Elena Alexander ^* Kam W Leong

• Columbia University, New York City, United States

Nanoscience and nanotechnology are rapidly advancing fields, with nanomaterials being utilized in electronic devices, drug delivery, and disease diagnosis. However, this widespread application has raised concerns about their potential toxicity in humans. The efficacy and toxicity of nanoparticles are influenced by their biodistribution profile and exposure at the site of action.Consequently, this study aimed to evaluate the dose-dependent toxicity and biodistribution patterns of nanoparticles in mice. Unconjugated and nanobody-conjugated nanodiamonds were intravenously administered to 22 female C57BL/6 mice. The results were compared to those of gold nanoparticles, which are well-studied and widely used in the industry, as well as to quantum dot nanocarbons. Nanoparticle solution concentrations of 5, 10, 20, and 40 mg/kg were administered and compared. Samples were collected at 2, 24, and 96 hours and analyzed for tolerability and biodistribution. The findings showed that unconjugated nanodiamonds were well tolerated, eliciting lower inflammatory responses and no significant activation of memory T cells, compared to gold nanoparticles and quantum dot nanocarbons, which induced increased inflammation and memory T cell activation.

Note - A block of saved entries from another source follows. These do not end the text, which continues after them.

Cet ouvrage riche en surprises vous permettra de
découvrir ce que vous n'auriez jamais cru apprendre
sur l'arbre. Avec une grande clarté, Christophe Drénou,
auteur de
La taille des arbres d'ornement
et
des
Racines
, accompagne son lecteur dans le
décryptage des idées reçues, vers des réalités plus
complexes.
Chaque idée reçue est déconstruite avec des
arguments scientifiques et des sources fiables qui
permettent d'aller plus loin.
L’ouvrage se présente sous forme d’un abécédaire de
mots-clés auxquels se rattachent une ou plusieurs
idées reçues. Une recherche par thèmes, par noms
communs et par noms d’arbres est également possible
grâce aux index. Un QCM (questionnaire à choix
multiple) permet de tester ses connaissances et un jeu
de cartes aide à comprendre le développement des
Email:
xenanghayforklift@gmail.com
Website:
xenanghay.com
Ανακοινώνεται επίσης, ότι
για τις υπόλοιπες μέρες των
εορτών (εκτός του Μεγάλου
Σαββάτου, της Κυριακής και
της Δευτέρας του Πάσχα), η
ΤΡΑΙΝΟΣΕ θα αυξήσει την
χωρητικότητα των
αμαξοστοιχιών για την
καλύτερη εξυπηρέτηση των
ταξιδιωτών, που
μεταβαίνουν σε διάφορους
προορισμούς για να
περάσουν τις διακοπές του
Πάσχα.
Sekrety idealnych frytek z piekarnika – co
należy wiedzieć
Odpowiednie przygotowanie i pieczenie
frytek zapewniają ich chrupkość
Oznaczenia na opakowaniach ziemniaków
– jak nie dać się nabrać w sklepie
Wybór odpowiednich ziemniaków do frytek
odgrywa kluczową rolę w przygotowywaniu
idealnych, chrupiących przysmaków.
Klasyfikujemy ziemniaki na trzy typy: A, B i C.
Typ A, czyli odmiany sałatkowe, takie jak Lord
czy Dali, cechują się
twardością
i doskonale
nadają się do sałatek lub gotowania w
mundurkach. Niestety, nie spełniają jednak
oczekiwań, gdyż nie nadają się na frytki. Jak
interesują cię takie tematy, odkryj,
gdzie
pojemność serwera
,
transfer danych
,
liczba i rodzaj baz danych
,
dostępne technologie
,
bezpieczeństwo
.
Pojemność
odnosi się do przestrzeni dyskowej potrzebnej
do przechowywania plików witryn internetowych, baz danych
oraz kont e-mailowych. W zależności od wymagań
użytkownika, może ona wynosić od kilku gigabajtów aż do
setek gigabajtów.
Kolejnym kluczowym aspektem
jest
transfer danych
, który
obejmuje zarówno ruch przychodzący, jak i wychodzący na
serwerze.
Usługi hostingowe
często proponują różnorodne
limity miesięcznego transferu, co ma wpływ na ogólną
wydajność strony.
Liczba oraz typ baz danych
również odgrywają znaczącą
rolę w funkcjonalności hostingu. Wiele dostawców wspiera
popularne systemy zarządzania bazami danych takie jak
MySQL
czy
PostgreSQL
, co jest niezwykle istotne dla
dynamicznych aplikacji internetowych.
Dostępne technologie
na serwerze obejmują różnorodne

While nanobody-conjugated nanodiamonds triggered an inflammatory response at 2 hours post-dosing, their overall immunogenic profile was moderate. CD69 expression in CD8⁺ T cells was highest in the gold nanoparticles group (mean: 0.40 ± 0.16, 95% CI: 0.00 to 0.79) and lowest in the nanodiamonds group (mean: 0.12 ± 0.09, 95% CI: -0.11 to 0.35). CD25 expression was most elevated in the quantum dot nanocarbons group (mean: 0.23 ± 0.04, 95% CI: 0.13 to 0.32), while the ND + anti-CD62L group showed the lowest levels (mean: 0.09 ± 0.04, 95% CI: -0.01 to 0.19). Total T cells as a percentage of live cells varied significantly, with the ND + anti-CD62L group exhibiting the highest proportion (mean: 49.10% ± 6.99, 95% CI: 31.74 to 66.46) and the nanodiamonds group the lowest (mean: 40.70% ± 8.10, 95% CI: 20.59 to 60.81). These findings reveal group-specific differences in T cell activation and survival, which may reflect underlying variations in experimental conditions or interventions.